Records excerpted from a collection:

========

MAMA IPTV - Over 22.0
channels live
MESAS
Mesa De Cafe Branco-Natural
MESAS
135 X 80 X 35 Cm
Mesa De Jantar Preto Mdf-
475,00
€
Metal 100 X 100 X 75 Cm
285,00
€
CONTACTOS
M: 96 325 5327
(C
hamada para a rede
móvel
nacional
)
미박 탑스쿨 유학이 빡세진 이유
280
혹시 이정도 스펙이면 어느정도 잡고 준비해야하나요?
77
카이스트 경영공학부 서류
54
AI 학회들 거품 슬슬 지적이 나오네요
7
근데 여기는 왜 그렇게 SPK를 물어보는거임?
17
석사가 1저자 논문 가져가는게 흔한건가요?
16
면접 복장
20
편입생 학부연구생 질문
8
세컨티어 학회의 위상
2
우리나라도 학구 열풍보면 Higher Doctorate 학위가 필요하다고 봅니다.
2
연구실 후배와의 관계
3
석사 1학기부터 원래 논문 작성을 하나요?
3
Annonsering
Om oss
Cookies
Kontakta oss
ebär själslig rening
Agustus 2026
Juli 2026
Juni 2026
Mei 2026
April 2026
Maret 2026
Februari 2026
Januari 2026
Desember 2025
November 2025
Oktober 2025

========

* **Aim of the task**
Swap each "MESAS" in the material for "MÓVEIS", and give all the lines again with nothing else changed.

* **Solution below**
MAMA IPTV - Over 22.0
channels live
MÓVEIS
Mesa De Cafe Branco-Natural
MÓVEIS
135 X 80 X 35 Cm
Mesa De Jantar Preto Mdf-
475,00
€
Metal 100 X 100 X 75 Cm
285,00
€
CONTACTOS
M: 96 325 5327
(C
hamada para a rede
móvel
nacional
)
미박 탑스쿨 유학이 빡세진 이유
280
혹시 이정도 스펙이면 어느정도 잡고 준비해야하나요?
77
카이스트 경영공학부 서류
54
AI 학회들 거품 슬슬 지적이 나오네요
7
근데 여기는 왜 그렇게 SPK를 물어보는거임?
17
석사가 1저자 논문 가져가는게 흔한건가요?
16
면접 복장
20
편입생 학부연구생 질문
8
세컨티어 학회의 위상
2
우리나라도 학구 열풍보면 Higher Doctorate 학위가 필요하다고 봅니다.
2
연구실 후배와의 관계
3
석사 1학기부터 원래 논문 작성을 하나요?
3
Annonsering
Om oss
Cookies
Kontakta oss
ebär själslig rening
Agustus 2026
Juli 2026
Juni 2026
Mei 2026
April 2026
Maret 2026
Februari 2026
Januari 2026
Desember 2025
November 2025
Oktober 2025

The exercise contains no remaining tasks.